For those who are killed in battle or executed for desertion, conscription is worse than slavery because it robs them of their very lives. To this day, one of the penalties for desertion in wartime is death. At various times in history the U.S. government has shot deserters in firing squads, and it has even imprisoned or shot civilian conscription protesters.
Even if one volunteers for the military, one immediately becomes a slave to the state because it is illegal to leave. The penalties for desertion apply to both volunteer recruits and conscripts. In "Desertion During the Civil War" historian Ella Lonn writes that after the conscription law was passed, draftees were held like "veritable prisoners … so as to prevent their untimely departure." And there were many, many "untimely departures" from Lincoln's army.

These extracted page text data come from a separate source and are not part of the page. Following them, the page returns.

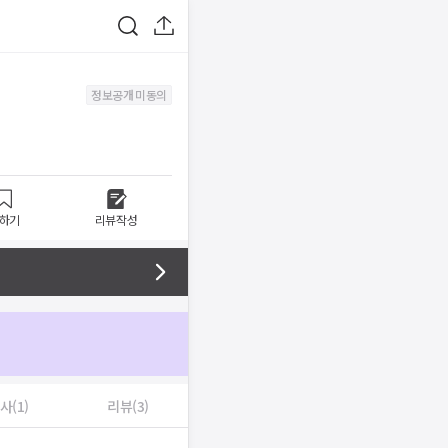
정보공개 미동의
하기
리뷰작성
사(1)
리뷰(3)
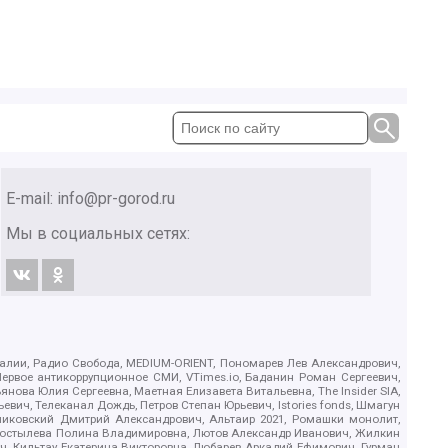
E-mail:
info@pr-gorod.ru
Мы в социальных сетях:
.Реалии, Радио Свобода, MEDIUM-ORIENT, Пономарев Лев Александрович,
ервое антикоррупционное СМИ, VTimes.io, Баданин Роман Сергеевич,
ова Юлия Сергеевна, Маетная Елизавета Витальевна, The Insider SIA,
ич, Телеканал Дождь, Петров Степан Юрьевич, Istories fonds, Шмагун
иковский Дмитрий Александрович, Альтаир 2021, Ромашки монолит,
, Костылева Полина Владимировна, Лютов Александр Иванович, Жилкин
, Кильтау Екатерина Викторовна, Любарев Аркадий Ефимович, Гурман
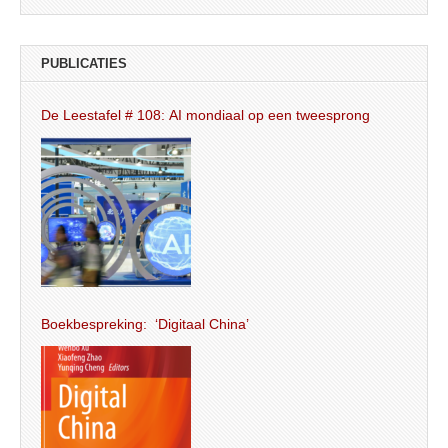
PUBLICATIES
De Leestafel # 108: AI mondiaal op een tweesprong
Boekbespreking: ‘Digitaal China’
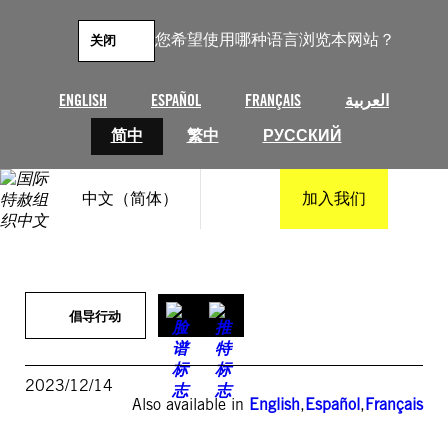
跳
至
您希望使用哪种语言浏览本网站？
关闭
内
容
ENGLISH
ESPAÑOL
FRANÇAIS
العربية
简中
繁中
РУССКИЙ
中文（简体）
加入我们
倡导行动
2023/12/14
Also available in
English
,
Español
,
Français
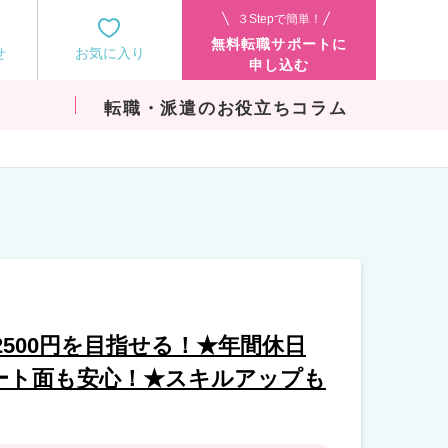
３Stepで簡単！
無料転職サポートに
せ
お気に入り
申し込む
転職・派遣のお役立ちコラム
2500円を目指せる！★年間休日
ポート面も安心！★スキルアップも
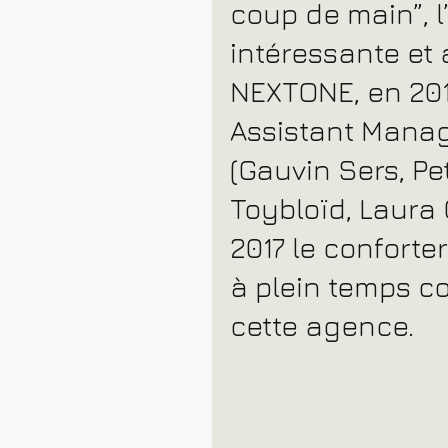
coup de main”, l
intéressante et 
NEXTONE, en 20
Assistant Manag
(Gauvin Sers, Pe
Toybloïd, Laura
2017 le conforte
à plein temps c
cette agence.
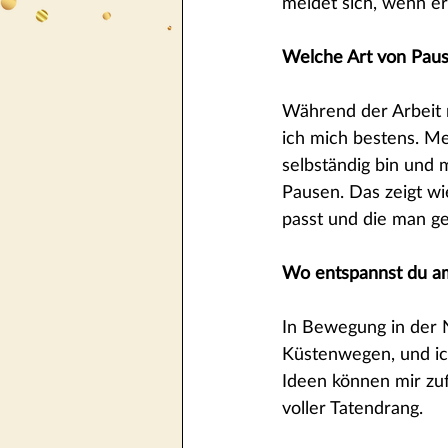
meldet sich, wenn er
Welche Art von Paus
Während der Arbeit r
ich mich bestens. Mei
selbständig bin und m
Pausen. Das zeigt wie
passt und die man g
Wo entspannst du a
In Bewegung in der 
Küstenwegen, und ich
Ideen können mir zuf
voller Tatendrang.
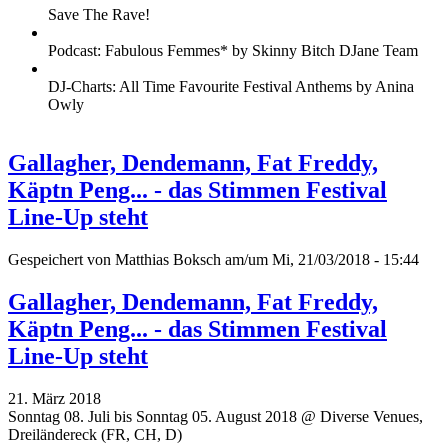
Save The Rave!
Podcast: Fabulous Femmes* by Skinny Bitch DJane Team
DJ-Charts: All Time Favourite Festival Anthems by Anina
Owly
Gallagher, Dendemann, Fat Freddy,
Käptn Peng... - das Stimmen Festival
Line-Up steht
Gespeichert von
Matthias Boksch
am/um Mi, 21/03/2018 - 15:44
Gallagher, Dendemann, Fat Freddy,
Käptn Peng... - das Stimmen Festival
Line-Up steht
21. März 2018
Sonntag 08. Juli bis Sonntag 05. August 2018 @ Diverse Venues,
Dreiländereck (FR, CH, D)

Examining "The Official Records of the Union and Confederate Armies," Lonn documented that some 200,000 Northern men deserted from the Union army in 1862, about 14% of the entire army. More than 90,000 Northern men deserted on the eve of the Battle of Antietam, she wrote, and there were over 100,000 more deserters the rest of the year.

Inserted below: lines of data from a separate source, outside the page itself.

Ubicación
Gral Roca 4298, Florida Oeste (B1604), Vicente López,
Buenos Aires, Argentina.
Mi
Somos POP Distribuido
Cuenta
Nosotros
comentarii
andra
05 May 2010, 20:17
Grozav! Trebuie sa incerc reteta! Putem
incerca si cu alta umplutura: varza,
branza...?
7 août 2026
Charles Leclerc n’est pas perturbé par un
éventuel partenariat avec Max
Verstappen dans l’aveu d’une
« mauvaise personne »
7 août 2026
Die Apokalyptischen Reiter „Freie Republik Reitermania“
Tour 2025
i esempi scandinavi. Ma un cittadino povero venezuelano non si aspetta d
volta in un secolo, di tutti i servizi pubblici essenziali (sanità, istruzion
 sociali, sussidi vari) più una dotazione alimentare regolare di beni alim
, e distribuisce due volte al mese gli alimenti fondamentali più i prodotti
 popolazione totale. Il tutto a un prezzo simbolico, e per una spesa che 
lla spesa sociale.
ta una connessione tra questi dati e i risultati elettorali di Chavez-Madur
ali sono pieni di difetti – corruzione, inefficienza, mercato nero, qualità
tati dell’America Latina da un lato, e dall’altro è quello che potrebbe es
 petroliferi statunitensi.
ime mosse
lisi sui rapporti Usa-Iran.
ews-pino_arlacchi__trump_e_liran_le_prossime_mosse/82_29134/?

According to Lonn, a policy of mass execution of deserters was implemented after a Feb. 3, 1863, cabinet meeting because Gen. George Meade asked why the executions took so long. Lonn describes the execution method, which is documented in the "Official Records," as follows: "A gallows and shooting ground were provided in each corps and scarcely a Friday passed during the winter of 1863–64 that some wretched deserter did not suffer the death penalty in the Army of the Potomac."

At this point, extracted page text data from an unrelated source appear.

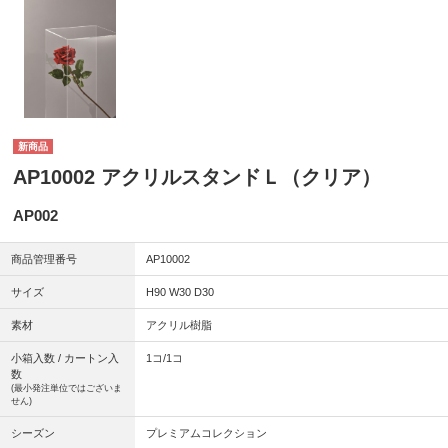
新商品
AP10002 アクリルスタンドＬ（クリア）
AP002
商品管理番号
AP10002
サイズ
H90 W30 D30
素材
アクリル樹脂
小箱入数 / カートン入
1コ/1コ
数
(最小発注単位ではございま
せん)
シーズン
プレミアムコレクション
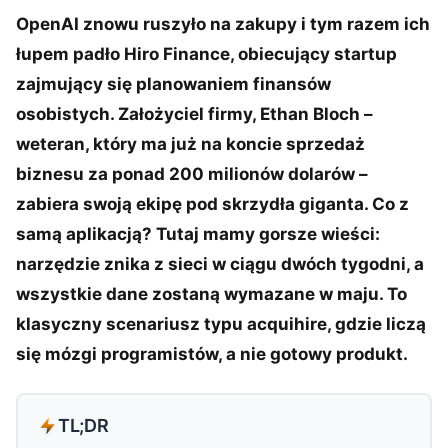
OpenAI znowu ruszyło na zakupy i tym razem ich
łupem padło Hiro Finance, obiecujący startup
zajmujący się planowaniem finansów
osobistych. Założyciel firmy, Ethan Bloch –
weteran, który ma już na koncie sprzedaż
biznesu za ponad 200 milionów dolarów –
zabiera swoją ekipę pod skrzydła giganta. Co z
samą aplikacją? Tutaj mamy gorsze wieści:
narzędzie znika z sieci w ciągu dwóch tygodni, a
wszystkie dane zostaną wymazane w maju. To
klasyczny scenariusz typu acquihire, gdzie liczą
się mózgi programistów, a nie gotowy produkt.
TL;DR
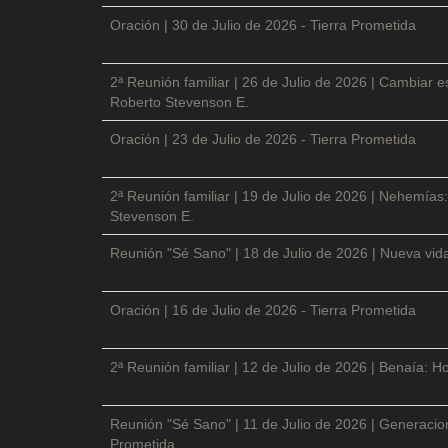
Oración | 30 de Julio de 2026 - Tierra Prometida
2ª Reunión familiar | 26 de Julio de 2026 | Cambiar e
Roberto Stevenson E.
Oración | 23 de Julio de 2026 - Tierra Prometida
2ª Reunión familiar | 19 de Julio de 2026 | Nehemías:
Stevenson E.
Reunión "Sé Sano" | 18 de Julio de 2026 | Nueva vida
Oración | 16 de Julio de 2026 - Tierra Prometida
2ª Reunión familiar | 12 de Julio de 2026 | Benaía: Ho
Reunión "Sé Sano" | 11 de Julio de 2026 | Generacio
Prometida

Soldiers were forced to watch the daily executions of their friends and comrades: "The condemned men marched out between the two ranks of the regiment, preceded by the musicians, playing a funeral march. … The victim was conducted to the edge of the grave, which had already been dug. … He was seated, blindfolded, and placed upon a board at the foot of the open coffin, into which he fell backwards when the firing squad had discharged its duty." Lonn adds that deserters were sometimes hanged, although shooting was the most common execution method.